Dataset entries:
──────

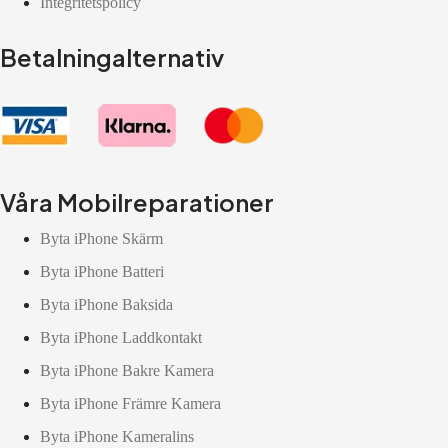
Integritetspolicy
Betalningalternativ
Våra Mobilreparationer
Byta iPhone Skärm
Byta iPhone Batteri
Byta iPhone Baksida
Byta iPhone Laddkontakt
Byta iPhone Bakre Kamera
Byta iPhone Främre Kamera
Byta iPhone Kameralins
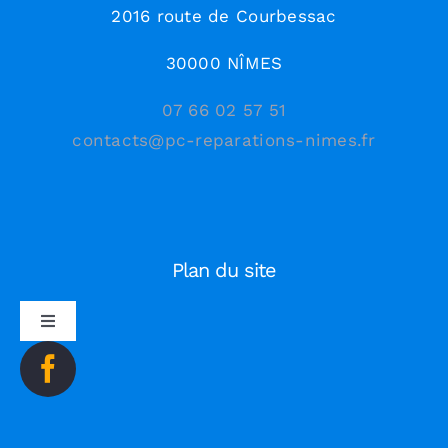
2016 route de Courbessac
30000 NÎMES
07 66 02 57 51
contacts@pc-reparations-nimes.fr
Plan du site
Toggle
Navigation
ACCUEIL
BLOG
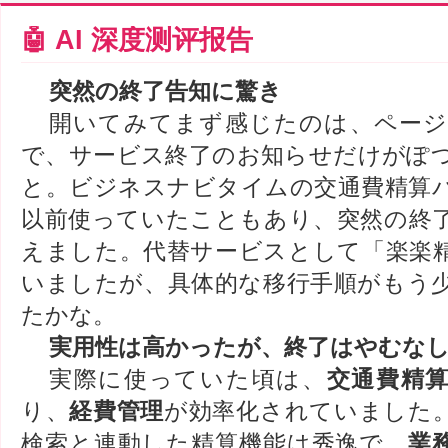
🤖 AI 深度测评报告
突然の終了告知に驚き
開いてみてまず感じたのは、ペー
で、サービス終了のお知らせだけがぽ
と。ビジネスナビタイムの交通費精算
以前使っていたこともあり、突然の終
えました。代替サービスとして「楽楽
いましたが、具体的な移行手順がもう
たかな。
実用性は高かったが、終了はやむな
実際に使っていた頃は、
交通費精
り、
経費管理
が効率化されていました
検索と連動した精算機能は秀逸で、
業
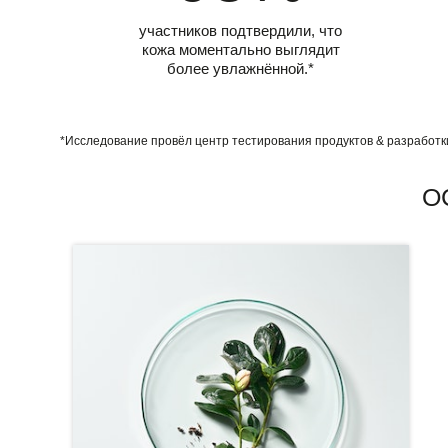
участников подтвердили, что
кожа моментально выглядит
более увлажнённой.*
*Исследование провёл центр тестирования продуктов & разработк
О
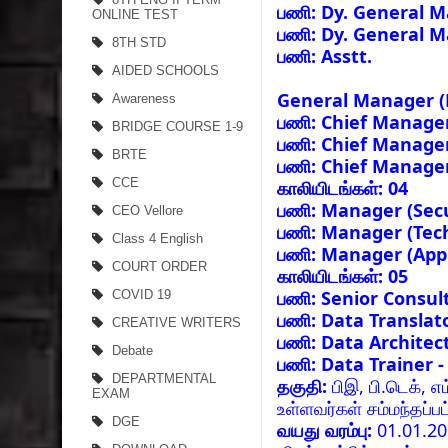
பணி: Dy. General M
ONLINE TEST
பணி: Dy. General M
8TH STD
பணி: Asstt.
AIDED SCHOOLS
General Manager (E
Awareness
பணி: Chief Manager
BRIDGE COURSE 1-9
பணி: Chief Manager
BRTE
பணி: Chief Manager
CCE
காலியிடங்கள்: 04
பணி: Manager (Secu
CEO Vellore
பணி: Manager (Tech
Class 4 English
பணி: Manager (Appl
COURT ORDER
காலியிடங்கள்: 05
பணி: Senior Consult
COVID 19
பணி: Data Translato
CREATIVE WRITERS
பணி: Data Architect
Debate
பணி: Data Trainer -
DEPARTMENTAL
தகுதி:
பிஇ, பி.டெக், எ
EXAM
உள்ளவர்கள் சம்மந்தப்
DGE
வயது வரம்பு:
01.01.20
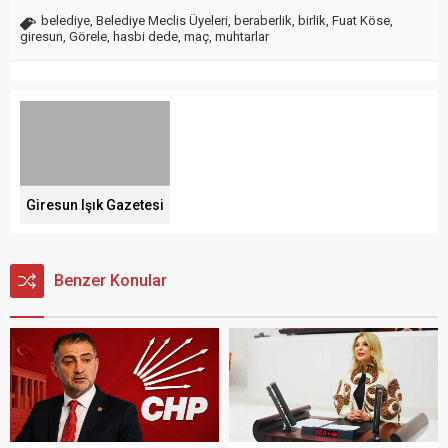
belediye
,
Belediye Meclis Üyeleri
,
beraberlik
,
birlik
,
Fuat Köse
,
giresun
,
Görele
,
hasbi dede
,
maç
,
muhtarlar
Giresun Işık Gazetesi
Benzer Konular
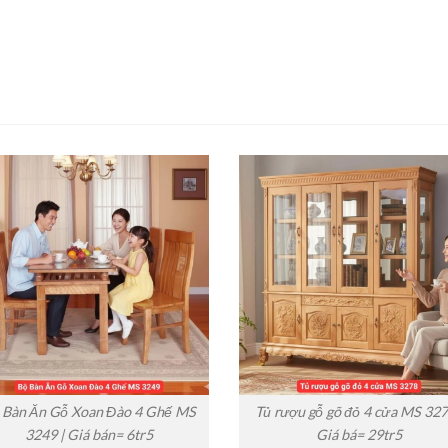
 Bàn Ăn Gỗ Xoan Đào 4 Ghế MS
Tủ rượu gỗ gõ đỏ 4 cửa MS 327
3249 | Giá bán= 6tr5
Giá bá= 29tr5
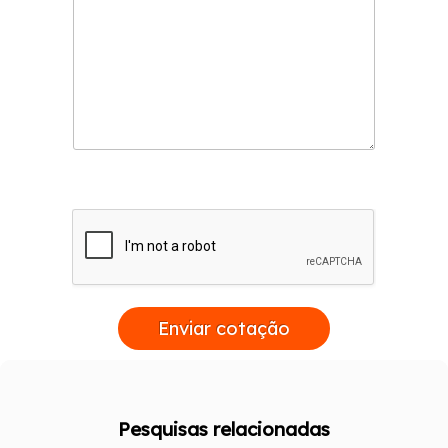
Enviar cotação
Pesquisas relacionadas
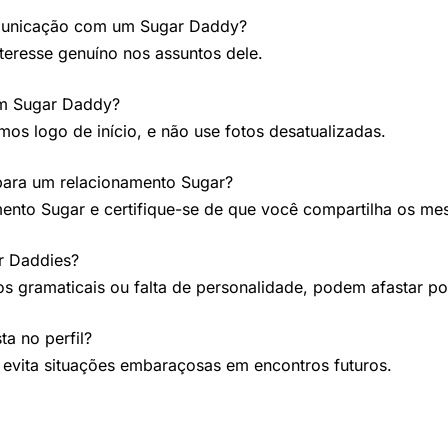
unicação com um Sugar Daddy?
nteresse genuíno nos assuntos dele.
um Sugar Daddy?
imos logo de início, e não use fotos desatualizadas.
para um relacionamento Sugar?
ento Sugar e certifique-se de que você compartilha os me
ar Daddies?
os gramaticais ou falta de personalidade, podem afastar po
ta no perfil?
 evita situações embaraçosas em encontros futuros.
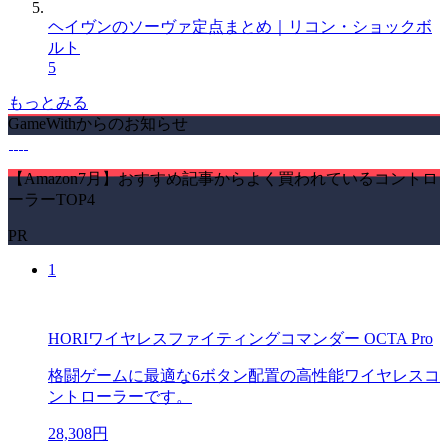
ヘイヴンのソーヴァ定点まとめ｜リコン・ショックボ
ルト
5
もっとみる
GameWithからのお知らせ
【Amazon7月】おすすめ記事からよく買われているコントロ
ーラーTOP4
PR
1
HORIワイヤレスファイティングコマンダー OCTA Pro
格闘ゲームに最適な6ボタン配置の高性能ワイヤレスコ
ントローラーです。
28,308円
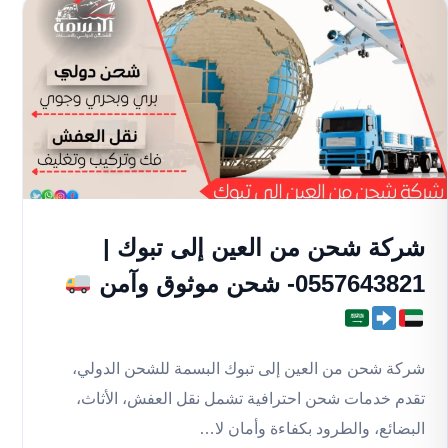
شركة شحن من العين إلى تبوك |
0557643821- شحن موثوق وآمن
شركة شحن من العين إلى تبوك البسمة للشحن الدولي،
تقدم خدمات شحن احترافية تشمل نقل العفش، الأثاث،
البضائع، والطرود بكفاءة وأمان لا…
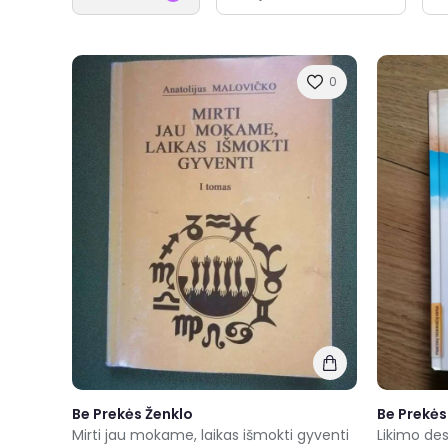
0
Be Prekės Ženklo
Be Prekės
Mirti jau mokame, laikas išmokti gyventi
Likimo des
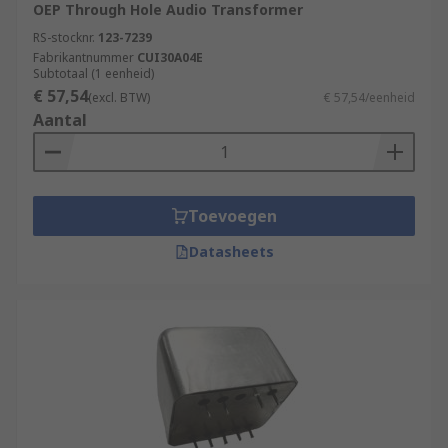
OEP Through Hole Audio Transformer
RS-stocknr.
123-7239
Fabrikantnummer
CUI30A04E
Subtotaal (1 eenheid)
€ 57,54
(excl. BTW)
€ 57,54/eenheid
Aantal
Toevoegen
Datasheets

──────

Prompt: Write out each line of the data above exactly, starting at the top and finishing with the line containing "えました。代替サービスとして「楽楽"; omit the pictures.

Solved exercise:
Integritetspolicy
Betalningalternativ
Våra Mobilreparationer
Byta iPhone Skärm
Byta iPhone Batteri
Byta iPhone Baksida
Byta iPhone Laddkontakt
Byta iPhone Bakre Kamera
Byta iPhone Främre Kamera
Byta iPhone Kameralins
2016 route de Courbessac
30000 NÎMES
07 66 02 57 51
contacts@pc-reparations-nimes.fr
Plan du site
Toggle
Navigation
ACCUEIL
BLOG
🤖 AI 深度测评报告
突然の終了告知に驚き
開いてみてまず感じたのは、ペー
で、サービス終了のお知らせだけがぽ
と。ビジネスナビタイムの交通費精算
以前使っていたこともあり、突然の終
えました。代替サービスとして「楽楽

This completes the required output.